::: EXTRAIT DU DOCUMENT :::
Par C. Meital* – 

Introduction – 

L’université égyptienne Al-Azhar, principal institut d’études religieuses dans le monde musulman sunnite, et son dirigeant, le cheikh Ahmad Al-Tayeb, font actuellement face à une offensive politique et médiatique menée par la présidence égyptienne et le président Abd Al-Fatah Sissi. Il s’agit du dernier épisode en date de tensions entre les deux institutions au cours des deux dernières années, déclenchées par l’apparent refus d’Al-Azhar de se plier aux diktats du président en matière de religion.
::: LIGNES DE DONNÉES :::
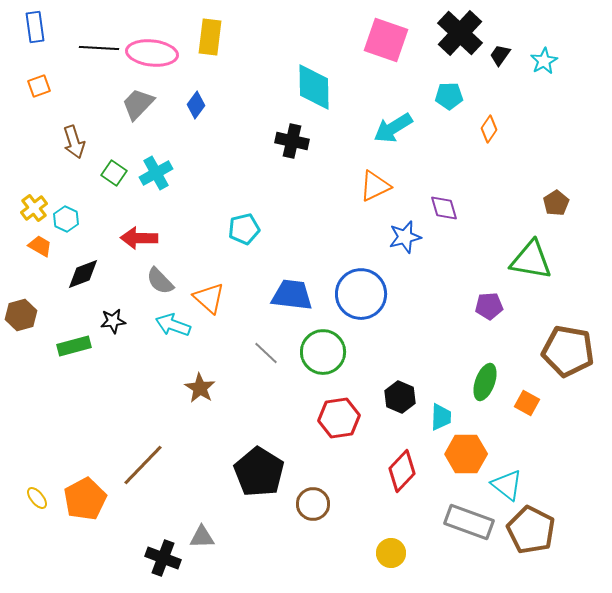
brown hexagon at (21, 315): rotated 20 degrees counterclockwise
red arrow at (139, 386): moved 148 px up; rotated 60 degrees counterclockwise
:::
::: LIGNES DE DONNÉES :::
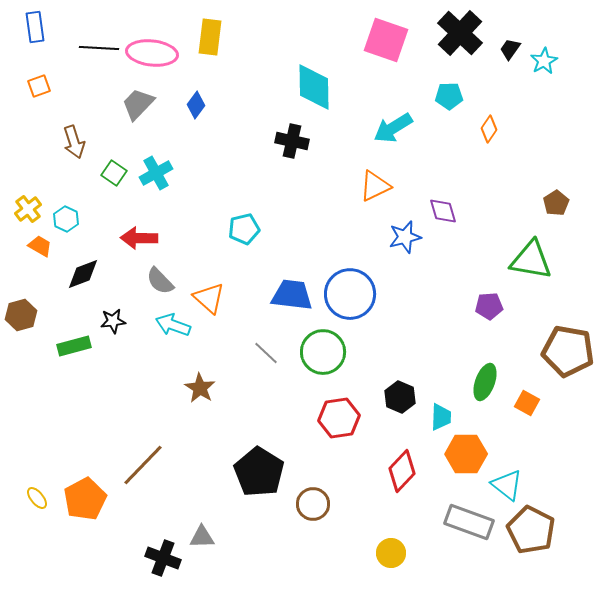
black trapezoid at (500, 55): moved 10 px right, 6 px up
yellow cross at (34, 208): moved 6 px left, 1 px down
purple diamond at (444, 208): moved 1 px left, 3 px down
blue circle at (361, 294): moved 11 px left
:::
• _CONSIGNES DE TRAVAIL_:
1) Recopiez dans l’extrait sur Al-Azhar le passage qui commence par les mots contenant "Introduction –" et se termine par "matière de religion.".
2) Les affirmations suivantes concordent-elles avec l’extrait sur Al-Azhar ? Répondez par oui ou par non à chacune, en citant les mots décisifs de l’extrait.
(a) Al-Azhar est présentée comme le principal institut d’études religieuses du monde musulman sunnite.
(b) Le dirigeant d’Al-Azhar est Abd Al-Fatah Sissi.
(c) Les tensions entre les deux institutions remontent à dix ans.
3) Rédigez la suite de l’extrait sur Al-Azhar, en partant de sa dernière phrase.

• _RÉPONSES PAR TÂCHE_:
1)
Introduction – 

L’université égyptienne Al-Azhar, principal institut d’études religieuses dans le monde musulman sunnite, et son dirigeant, le cheikh Ahmad Al-Tayeb, font actuellement face à une offensive politique et médiatique menée par la présidence égyptienne et le président Abd Al-Fatah Sissi. Il s’agit du dernier épisode en date de tensions entre les deux institutions au cours des deux dernières années, déclenchées par l’apparent refus d’Al-Azhar de se plier aux diktats du président en matière de religion.

2)
(a) Oui : « principal institut d’études religieuses dans le monde musulman sunnite ».
(b) Non : « son dirigeant, le cheikh Ahmad Al-Tayeb ».
(c) Non : « au cours des deux dernières années ».

3)
Un des aspects de l’offensive contre Al-Azhar est celui des critiques directes du président Sissi visant le cheikh d’Al-Azhar Al-Tayeb ; un autre est celui des critiques visant Al-Azharm parues dans la presse gouvernementale ; le dernier est celui des initiatives parlementaires menées par les proches de Sissi pour limiter le pouvoir du cheikh d’Al-Azhar. A cela s’ajoutent des appels à la démission du cheikh Al-Tayeb.

Les principales critiques contre Al-Azhar l’accusent de n’avoir pas rejoint la guerre idéologique contre le terrorisme menée par le président Sissi. Elles affirment qu’Al-Azhar ne respecte pas l’objectif majeur de Sissi, annoncé en 2014 et souvent réitéré depuis, qui est de promouvoir un renouveau du discours religieux en Egypte, et affirment aussi que l’institution religieuse refuse d’accuser d’hérésie l’Etat islamique (EI), qui a revendiqué plusieurs attentats terroristes dans le pays.[1] Elles considèrent en outre que le programme d’Al-Azhar encourage les jeunes au terrorisme. De plus, certains reprochent à Al-Azhar de refuser de modifier la gestion des divorces, comme l’a demandé Sissi.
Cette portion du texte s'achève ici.